Dylan Frittelli heard the rumblings in the crowd. He knew what was at stake.
The Texas senior — deadlocked with Alabama’s Cory Whitsett on the final hole in the decisive match of the 2012 NCAA Division 1 men’s golf championship — lined up a 30-foot birdie attempt. Two putts and the Longhorns were national champions.
Nerves and adrenaline flowed through Frittelli like a shock of electricity. But then, a tranquil assertiveness set in.
“I got it, Murph,” he said to Texas assistant coach Ryan Murphy as they studied the line.
One putt was all it took. Chaos ensued.
“I was so focused on trying to make that putt that as soon as it went in, I wanted to celebrate, but I didn’t want to celebrate on my own,” Frittelli said. “Then [my teammates] stormed the green, and it was pandemonium after that.”
Murphy always knew that the ability to focus was one of Frittelli’s best qualities.
“He’s one of those few that when it really matters, he can go into a pretty deep focus and still get it done even though the nerves are still there,” Murphy said.
It’s been nearly four years since the South African helped deliver the Longhorns their first national title since back-to-back wins in 1971–72.
While at Texas, Frittelli was as steady as they come. He won three tournaments, led the Longhorns in scoring average during his sophomore and junior years and was a three-time Ping All-American. As a senior he was ranked No. 1 in the country before ultimately losing the spot to freshman teammate Jordan Spieth.
“It was an extremely successful, really enjoyable, best four years of my life,” Frittelli said. “I loved my time over there, and I wish I could go back.”
Frittelli turned pro following his senior year. In June 2013, right in the middle of his rookie season on the Challenge Tour, Frittelli won the Kärnten Golf Open in Austria for his first career victory.
But soon after, he hit a wall. Focused on maintaining his top-15 position on the Challenge Tour’s money list, Frittelli loaded up his schedule the rest of the year. He took no time off to rest or practice.
The decision proved costly.

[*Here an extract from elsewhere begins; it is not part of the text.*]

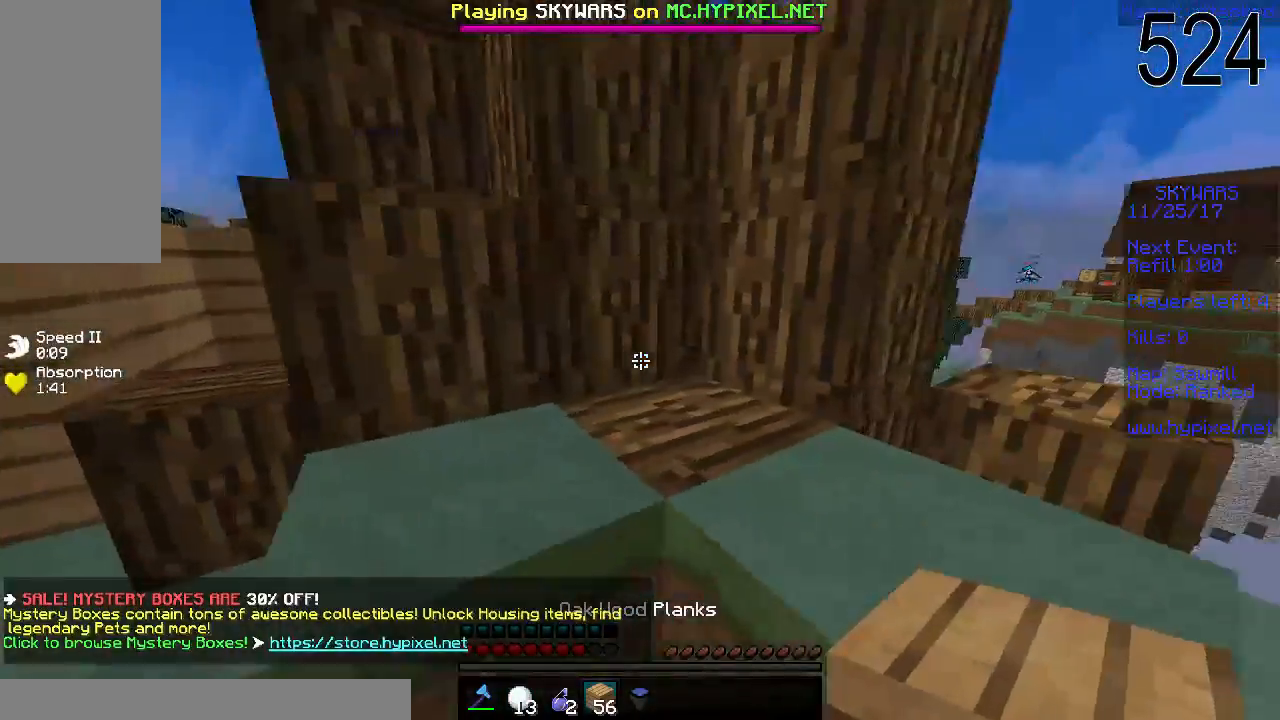
{"keys": ["d"], "mouse": [], "events": [[167, "d", "up"], [283, "s", "down"], [417, "s", "up"], [467, "d", "down"]]}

Frittelli missed six of his next 11 cuts on the Challenge Tour and lost his game.
“That was tough to be a part of,” said Adam Wennerstrom, Frittelli’s former roommate and caddy at the time. “It was just one of those weird deals about golf that just can sneak up and bite you.”
The struggles bled into 2014 as Frittelli continued to miss more cuts. The pressure and outside noise became inescapable.

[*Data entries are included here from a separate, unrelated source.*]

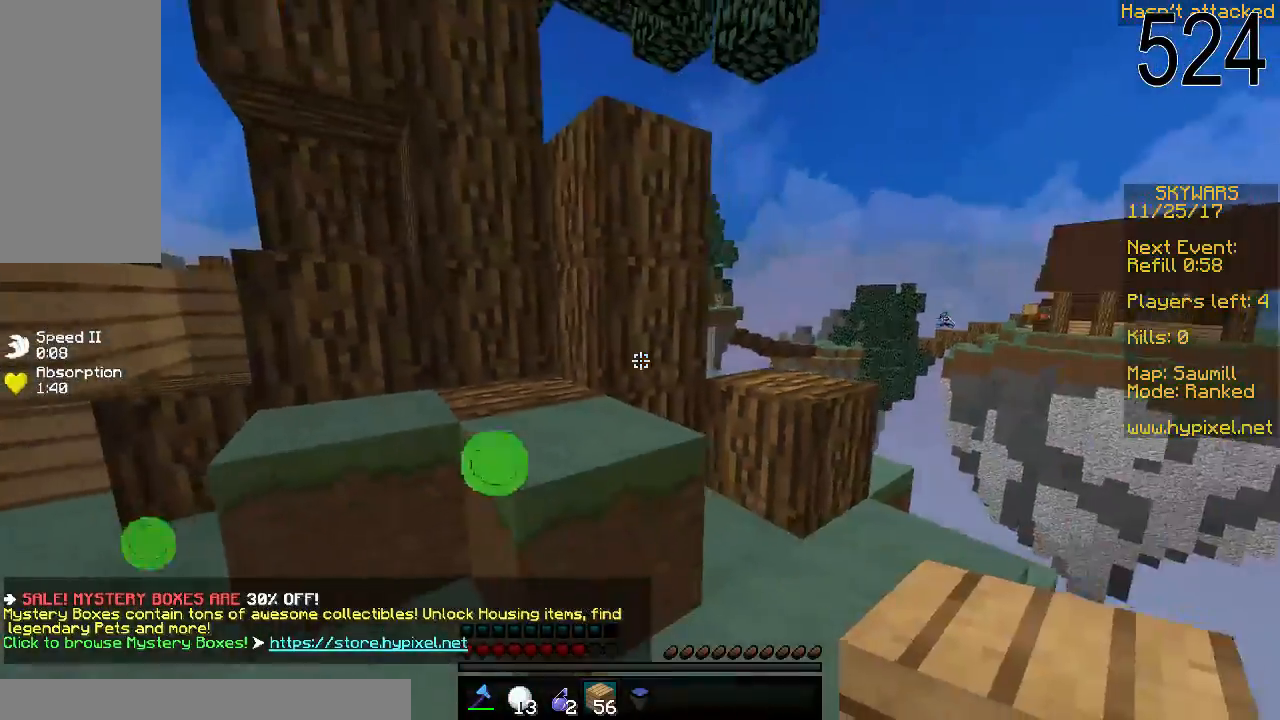
{"keys": ["space", "w"], "mouse": [], "events": [[17, "w", "down"], [217, "d", "up"], [367, "space", "down"], [417, "d", "down"], [467, "d", "up"]]}
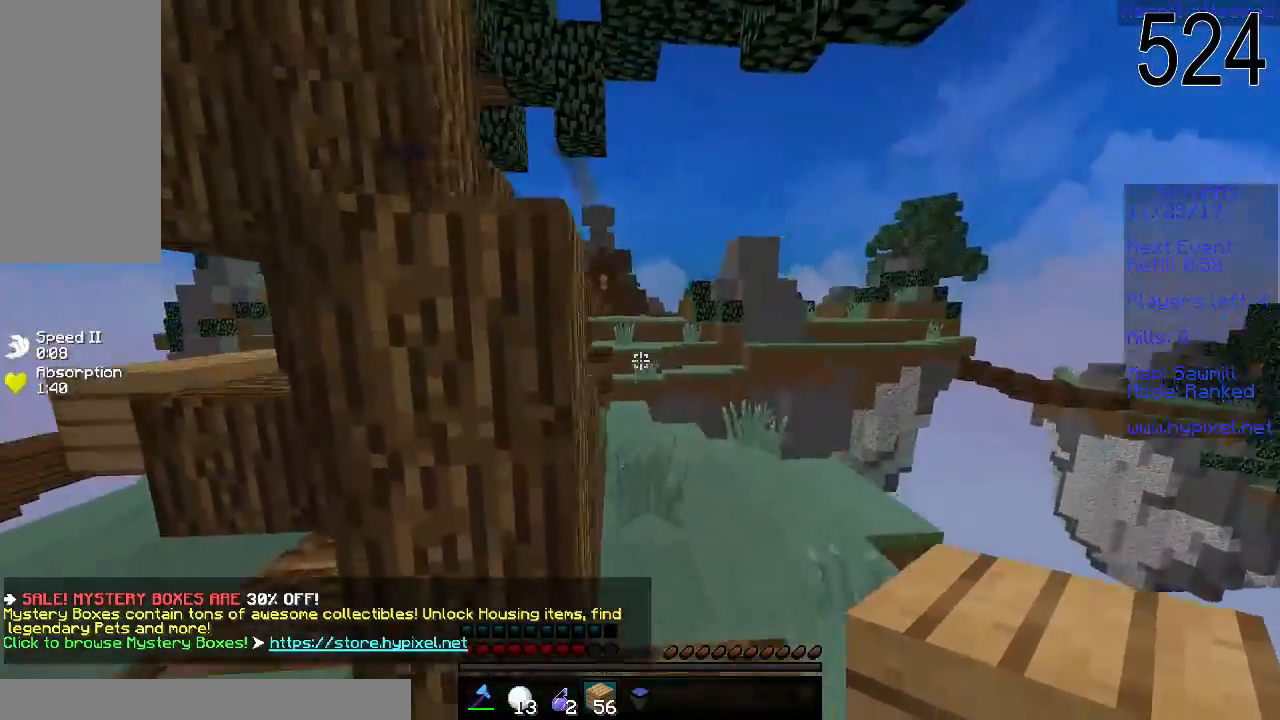
{"keys": ["d", "w"], "mouse": [], "events": [[167, "d", "down"], [167, "space", "up"]]}
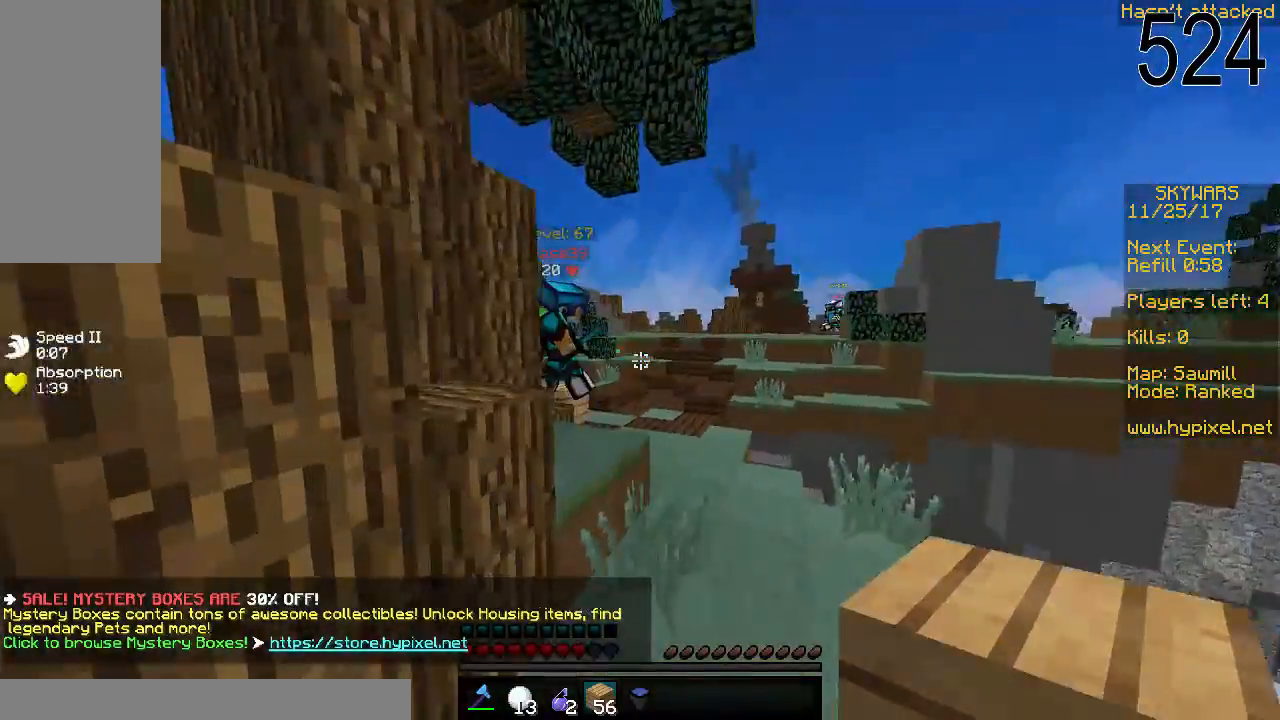
{"keys": ["a", "w"], "mouse": ["left"], "events": [[67, "d", "up"], [167, "mouse_left", "down"], [267, "mouse_left", "up"], [317, "mouse_left", "down"], [367, "a", "down"]]}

“It’s pretty tough to ignore when you’re playing poorly because everyone wants to try and help,” Frittelli said. “You don’t know who to listen to or how to go about that unless you are a very self-assured person. You just have to be that confident in your abilities that, hey, this is just a little patch. I’m going to come out of it stronger.”
It was a lesson learned for Frittelli, who says the experience strengthened him. The 25-year-old has since seen a dramatic turnaround in his game.
In 12 events played this season across three tours, Frittelli has nine top-20 finishes, including a runner-up finish last week at the Golden Pilsener Zimbabwe Open. He is currently tied for fourth on the Challenge Tour money list and hopes to eventually move back to Austin and play on the PGA Tour.
“I know inside myself that as long as I keep along this path and I keep getting better and focusing on the small things, it’s only a matter of time before I’m in the top-50 in the world playing major championships,” Frittelli said.